##### RECORDS SHOWN
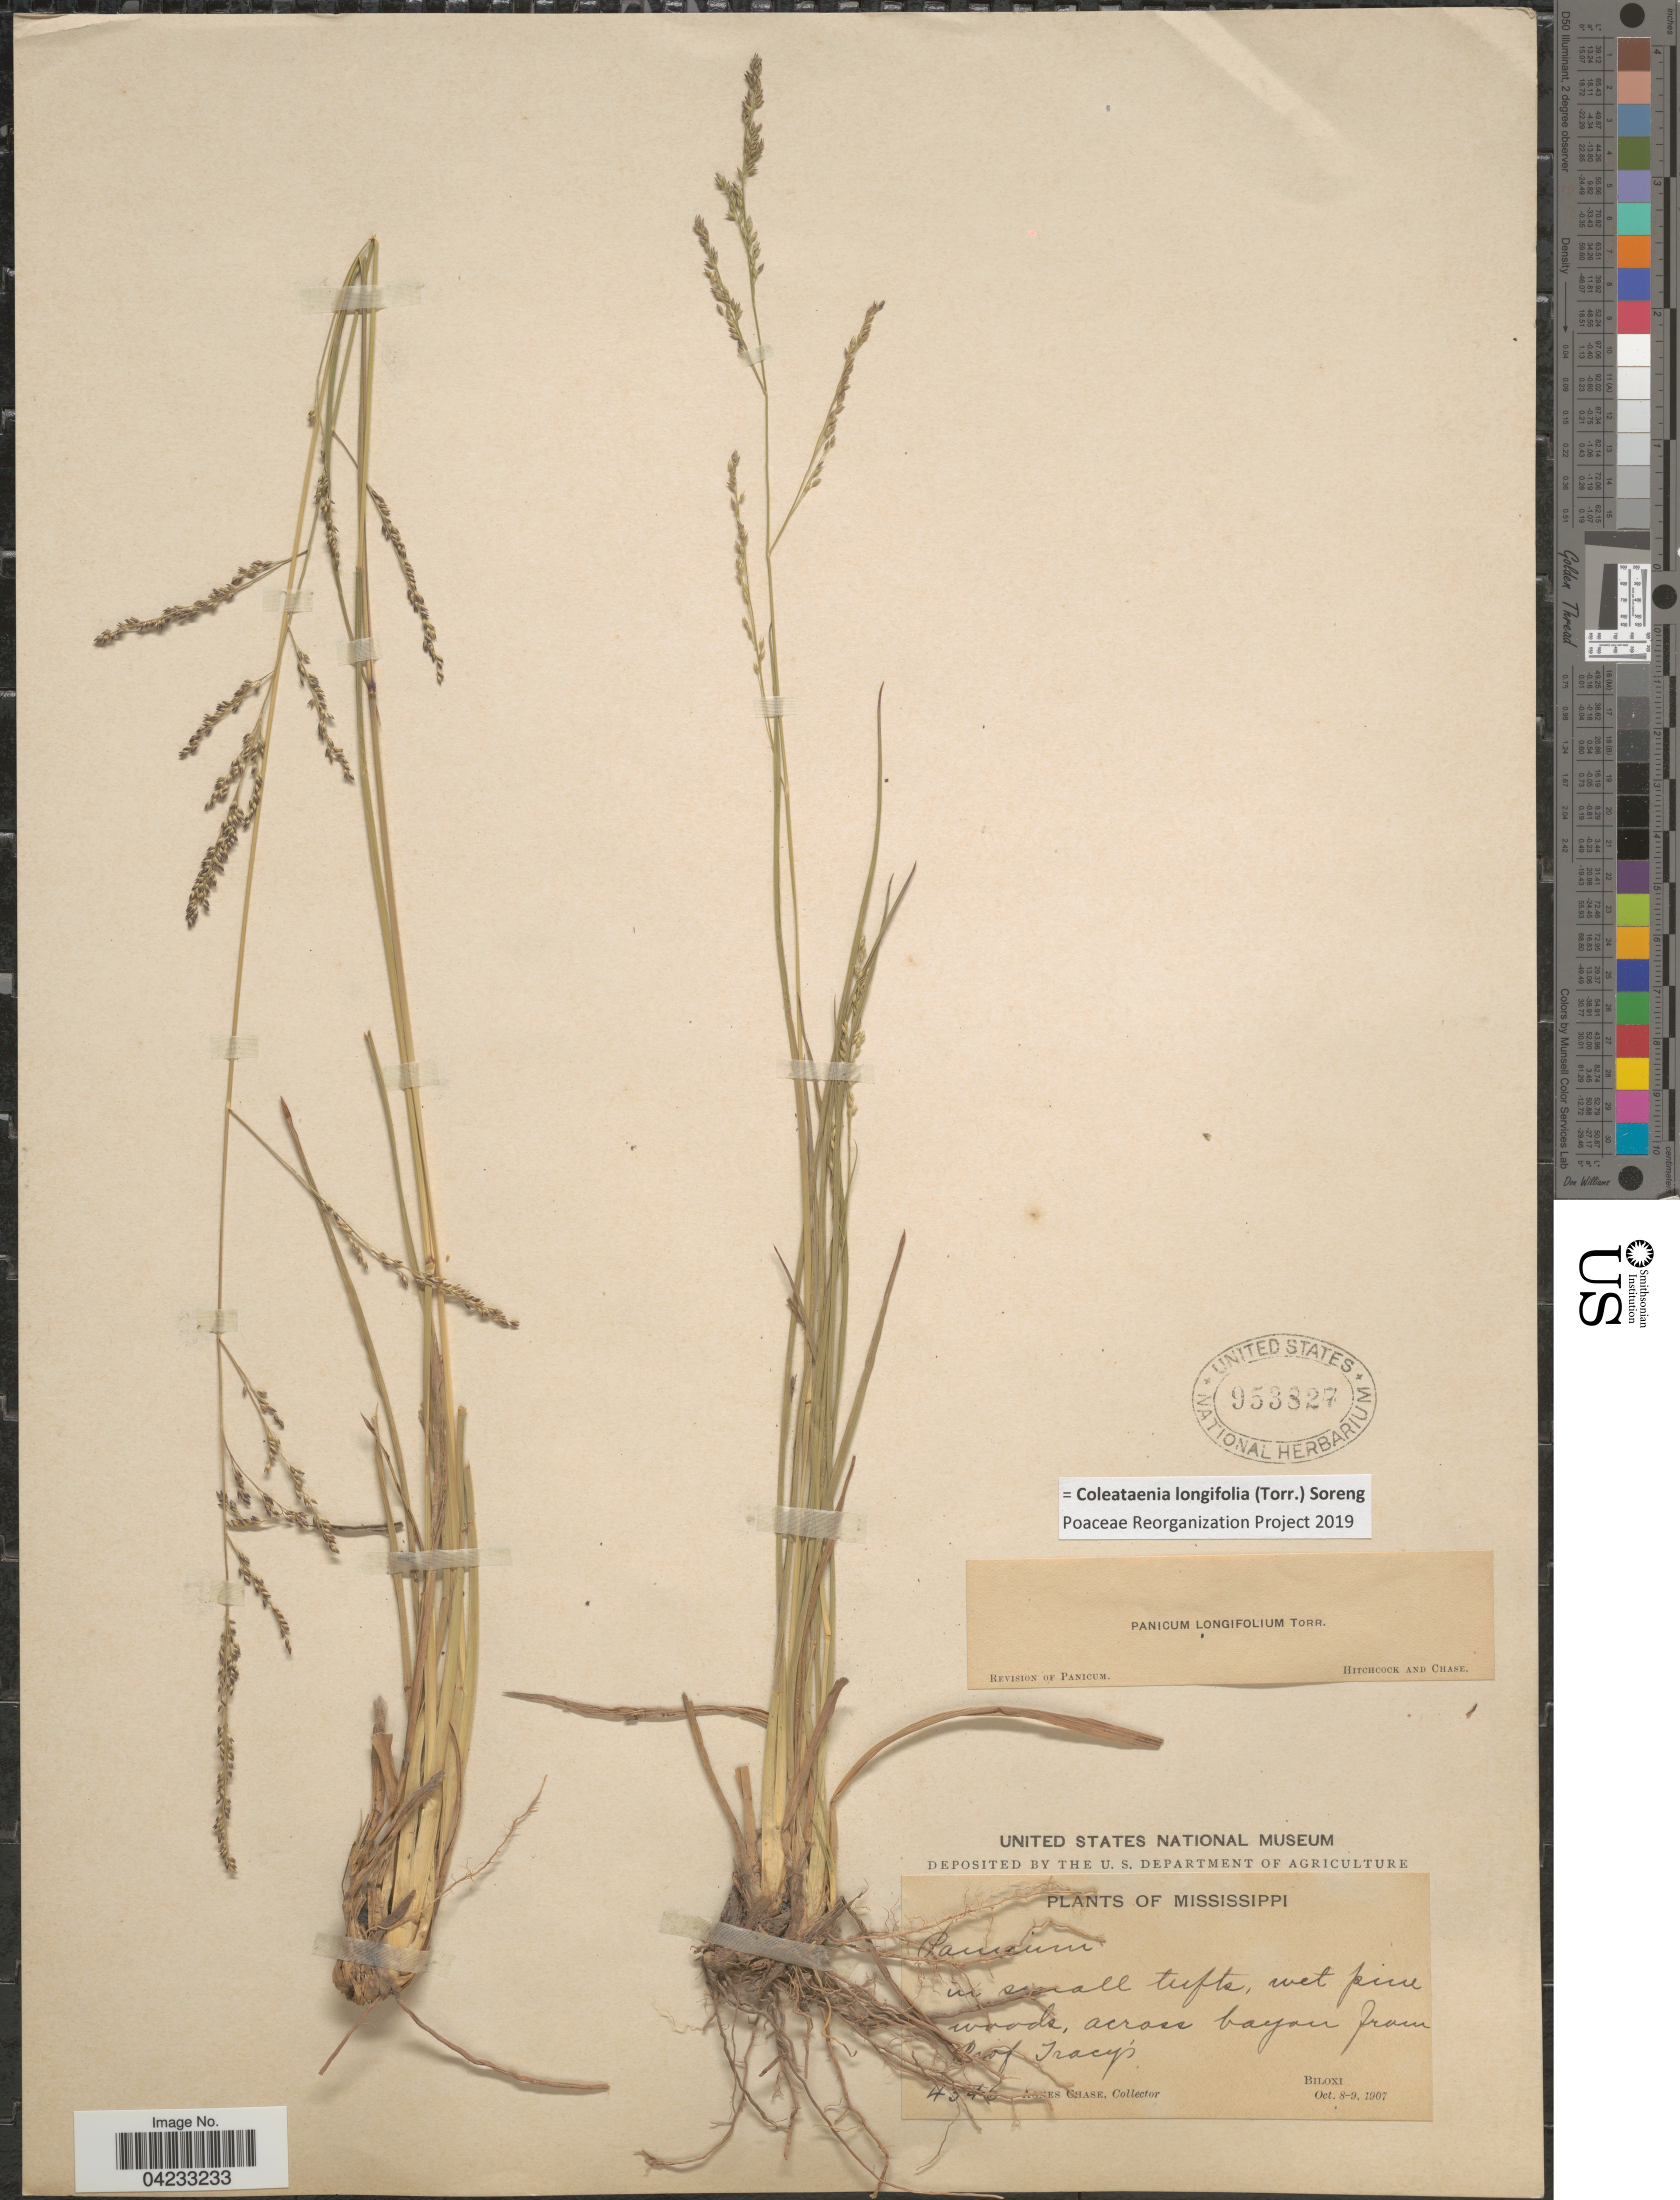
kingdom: Plantae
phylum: Tracheophyta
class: Liliopsida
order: Poales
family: Poaceae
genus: Coleataenia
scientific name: Coleataenia longifolia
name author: (Torr.) Soreng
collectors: A. Chase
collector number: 4546*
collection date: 1907-10-08/1907-10-09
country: United States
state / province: Mississippi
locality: Wet pine woods, across bayou from Prof Tracy's. Biloxi.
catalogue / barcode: US 953827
##########
**AIM OF THE EXERCISE:** Present all of the data above as a two-column CSV with the columns field and value, one row per catalog field giving its name and its entry, each in its own quoted field with any line breaks replaced by spaces. Omit the pictures.

**SOLVED PROBLEM:**
field,value
"kingdom:","Plantae"
"phylum:","Tracheophyta"
"class:","Liliopsida"
"order:","Poales"
"family:","Poaceae"
"genus:","Coleataenia"
"scientific name:","Coleataenia longifolia"
"name author:","(Torr.) Soreng"
"collectors:","A. Chase"
"collector number:","4546*"
"collection date:","1907-10-08/1907-10-09"
"country:","United States"
"state / province:","Mississippi"
"locality:","Wet pine woods, across bayou from Prof Tracy's. Biloxi."
"catalogue / barcode:","US 953827"